Exercise inputs:
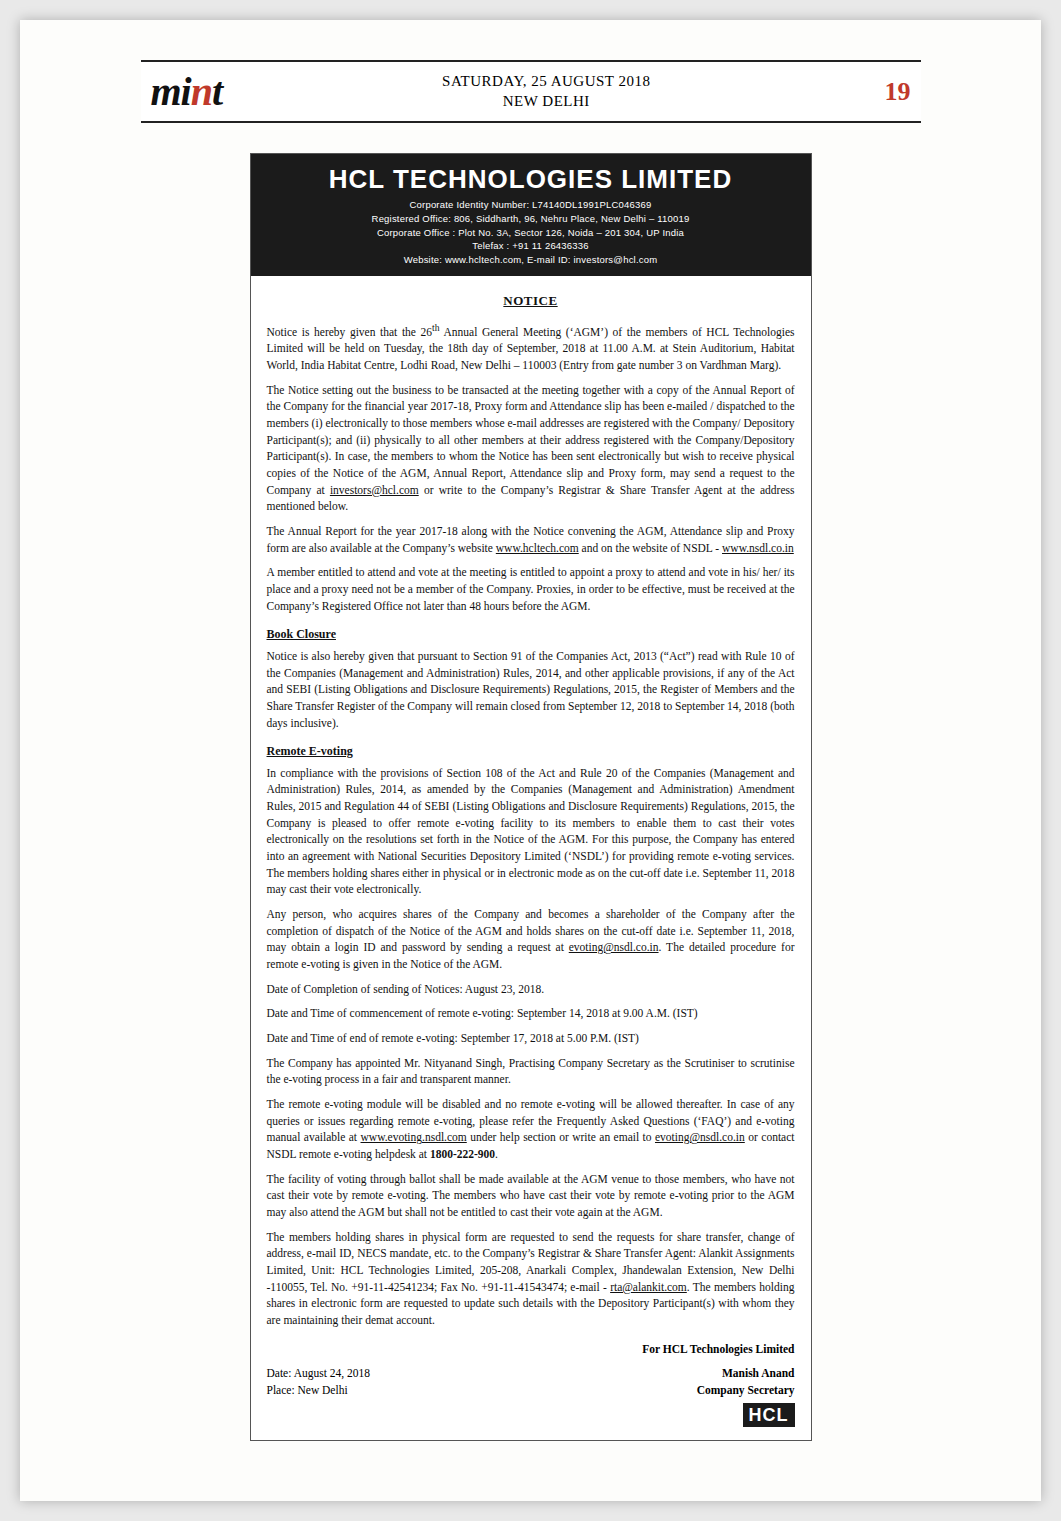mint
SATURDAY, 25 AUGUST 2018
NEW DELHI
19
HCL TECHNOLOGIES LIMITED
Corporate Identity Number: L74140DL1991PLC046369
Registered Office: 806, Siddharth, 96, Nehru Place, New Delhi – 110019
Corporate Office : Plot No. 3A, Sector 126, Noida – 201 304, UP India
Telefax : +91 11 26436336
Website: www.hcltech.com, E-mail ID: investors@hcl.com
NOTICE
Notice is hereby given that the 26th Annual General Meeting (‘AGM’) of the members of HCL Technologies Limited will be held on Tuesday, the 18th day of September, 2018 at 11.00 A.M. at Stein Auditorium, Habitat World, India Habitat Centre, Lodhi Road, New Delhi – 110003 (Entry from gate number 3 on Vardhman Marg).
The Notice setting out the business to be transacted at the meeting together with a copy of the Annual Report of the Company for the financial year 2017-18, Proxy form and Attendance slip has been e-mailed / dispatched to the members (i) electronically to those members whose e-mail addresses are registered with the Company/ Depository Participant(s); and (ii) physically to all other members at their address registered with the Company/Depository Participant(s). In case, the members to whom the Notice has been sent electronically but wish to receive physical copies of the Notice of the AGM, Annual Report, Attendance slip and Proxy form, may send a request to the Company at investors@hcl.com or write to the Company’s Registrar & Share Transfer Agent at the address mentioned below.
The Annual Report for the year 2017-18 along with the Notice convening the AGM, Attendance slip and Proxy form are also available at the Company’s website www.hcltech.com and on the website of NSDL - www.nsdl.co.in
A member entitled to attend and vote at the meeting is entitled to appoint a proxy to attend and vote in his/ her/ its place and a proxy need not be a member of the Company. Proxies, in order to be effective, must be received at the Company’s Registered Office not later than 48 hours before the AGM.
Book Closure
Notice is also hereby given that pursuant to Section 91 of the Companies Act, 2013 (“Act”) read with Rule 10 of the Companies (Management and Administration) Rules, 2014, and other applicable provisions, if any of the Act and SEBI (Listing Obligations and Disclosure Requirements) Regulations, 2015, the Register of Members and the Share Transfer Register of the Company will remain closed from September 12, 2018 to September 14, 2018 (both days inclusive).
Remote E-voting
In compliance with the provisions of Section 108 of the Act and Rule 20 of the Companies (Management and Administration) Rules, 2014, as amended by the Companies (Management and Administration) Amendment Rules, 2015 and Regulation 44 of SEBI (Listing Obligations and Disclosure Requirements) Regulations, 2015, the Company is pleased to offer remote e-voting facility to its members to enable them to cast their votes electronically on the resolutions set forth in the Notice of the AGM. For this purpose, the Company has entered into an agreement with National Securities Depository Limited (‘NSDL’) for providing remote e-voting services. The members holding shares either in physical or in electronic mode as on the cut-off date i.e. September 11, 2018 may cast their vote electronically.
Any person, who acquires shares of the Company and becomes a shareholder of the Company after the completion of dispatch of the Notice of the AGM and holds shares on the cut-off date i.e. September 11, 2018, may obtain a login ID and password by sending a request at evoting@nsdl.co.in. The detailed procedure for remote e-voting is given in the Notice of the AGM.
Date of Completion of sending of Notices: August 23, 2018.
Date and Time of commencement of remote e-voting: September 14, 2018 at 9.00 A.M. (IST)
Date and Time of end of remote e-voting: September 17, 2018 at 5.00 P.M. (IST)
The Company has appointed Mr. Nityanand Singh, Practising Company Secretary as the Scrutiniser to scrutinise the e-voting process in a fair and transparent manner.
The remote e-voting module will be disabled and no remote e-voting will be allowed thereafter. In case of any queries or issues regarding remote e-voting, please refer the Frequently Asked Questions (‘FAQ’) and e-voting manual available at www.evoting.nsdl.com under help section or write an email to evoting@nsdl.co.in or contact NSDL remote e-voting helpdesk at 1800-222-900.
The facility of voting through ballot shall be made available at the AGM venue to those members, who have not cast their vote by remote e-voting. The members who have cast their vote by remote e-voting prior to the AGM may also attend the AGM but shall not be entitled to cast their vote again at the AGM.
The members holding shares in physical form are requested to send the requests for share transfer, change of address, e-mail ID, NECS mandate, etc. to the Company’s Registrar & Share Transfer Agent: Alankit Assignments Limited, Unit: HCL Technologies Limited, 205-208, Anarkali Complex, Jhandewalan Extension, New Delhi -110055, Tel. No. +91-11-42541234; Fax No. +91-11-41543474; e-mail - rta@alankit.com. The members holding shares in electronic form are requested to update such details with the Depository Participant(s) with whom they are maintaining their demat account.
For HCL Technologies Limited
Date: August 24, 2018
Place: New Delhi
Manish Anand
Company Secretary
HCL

Task directions:
What you return must match the data above exactly, with no images included.

Exercise answer:
mint
SATURDAY, 25 AUGUST 2018
NEW DELHI
19
HCL TECHNOLOGIES LIMITED
Corporate Identity Number: L74140DL1991PLC046369
Registered Office: 806, Siddharth, 96, Nehru Place, New Delhi – 110019
Corporate Office : Plot No. 3A, Sector 126, Noida – 201 304, UP India
Telefax : +91 11 26436336
Website: www.hcltech.com, E-mail ID: investors@hcl.com
NOTICE
Notice is hereby given that the 26th Annual General Meeting (‘AGM’) of the members of HCL Technologies Limited will be held on Tuesday, the 18th day of September, 2018 at 11.00 A.M. at Stein Auditorium, Habitat World, India Habitat Centre, Lodhi Road, New Delhi – 110003 (Entry from gate number 3 on Vardhman Marg).
The Notice setting out the business to be transacted at the meeting together with a copy of the Annual Report of the Company for the financial year 2017-18, Proxy form and Attendance slip has been e-mailed / dispatched to the members (i) electronically to those members whose e-mail addresses are registered with the Company/ Depository Participant(s); and (ii) physically to all other members at their address registered with the Company/Depository Participant(s). In case, the members to whom the Notice has been sent electronically but wish to receive physical copies of the Notice of the AGM, Annual Report, Attendance slip and Proxy form, may send a request to the Company at investors@hcl.com or write to the Company’s Registrar & Share Transfer Agent at the address mentioned below.
The Annual Report for the year 2017-18 along with the Notice convening the AGM, Attendance slip and Proxy form are also available at the Company’s website www.hcltech.com and on the website of NSDL - www.nsdl.co.in
A member entitled to attend and vote at the meeting is entitled to appoint a proxy to attend and vote in his/ her/ its place and a proxy need not be a member of the Company. Proxies, in order to be effective, must be received at the Company’s Registered Office not later than 48 hours before the AGM.
Book Closure
Notice is also hereby given that pursuant to Section 91 of the Companies Act, 2013 (“Act”) read with Rule 10 of the Companies (Management and Administration) Rules, 2014, and other applicable provisions, if any of the Act and SEBI (Listing Obligations and Disclosure Requirements) Regulations, 2015, the Register of Members and the Share Transfer Register of the Company will remain closed from September 12, 2018 to September 14, 2018 (both days inclusive).
Remote E-voting
In compliance with the provisions of Section 108 of the Act and Rule 20 of the Companies (Management and Administration) Rules, 2014, as amended by the Companies (Management and Administration) Amendment Rules, 2015 and Regulation 44 of SEBI (Listing Obligations and Disclosure Requirements) Regulations, 2015, the Company is pleased to offer remote e-voting facility to its members to enable them to cast their votes electronically on the resolutions set forth in the Notice of the AGM. For this purpose, the Company has entered into an agreement with National Securities Depository Limited (‘NSDL’) for providing remote e-voting services. The members holding shares either in physical or in electronic mode as on the cut-off date i.e. September 11, 2018 may cast their vote electronically.
Any person, who acquires shares of the Company and becomes a shareholder of the Company after the completion of dispatch of the Notice of the AGM and holds shares on the cut-off date i.e. September 11, 2018, may obtain a login ID and password by sending a request at evoting@nsdl.co.in. The detailed procedure for remote e-voting is given in the Notice of the AGM.
Date of Completion of sending of Notices: August 23, 2018.
Date and Time of commencement of remote e-voting: September 14, 2018 at 9.00 A.M. (IST)
Date and Time of end of remote e-voting: September 17, 2018 at 5.00 P.M. (IST)
The Company has appointed Mr. Nityanand Singh, Practising Company Secretary as the Scrutiniser to scrutinise the e-voting process in a fair and transparent manner.
The remote e-voting module will be disabled and no remote e-voting will be allowed thereafter. In case of any queries or issues regarding remote e-voting, please refer the Frequently Asked Questions (‘FAQ’) and e-voting manual available at www.evoting.nsdl.com under help section or write an email to evoting@nsdl.co.in or contact NSDL remote e-voting helpdesk at 1800-222-900.
The facility of voting through ballot shall be made available at the AGM venue to those members, who have not cast their vote by remote e-voting. The members who have cast their vote by remote e-voting prior to the AGM may also attend the AGM but shall not be entitled to cast their vote again at the AGM.
The members holding shares in physical form are requested to send the requests for share transfer, change of address, e-mail ID, NECS mandate, etc. to the Company’s Registrar & Share Transfer Agent: Alankit Assignments Limited, Unit: HCL Technologies Limited, 205-208, Anarkali Complex, Jhandewalan Extension, New Delhi -110055, Tel. No. +91-11-42541234; Fax No. +91-11-41543474; e-mail - rta@alankit.com. The members holding shares in electronic form are requested to update such details with the Depository Participant(s) with whom they are maintaining their demat account.
For HCL Technologies Limited
Date: August 24, 2018
Place: New Delhi
Manish Anand
Company Secretary
HCL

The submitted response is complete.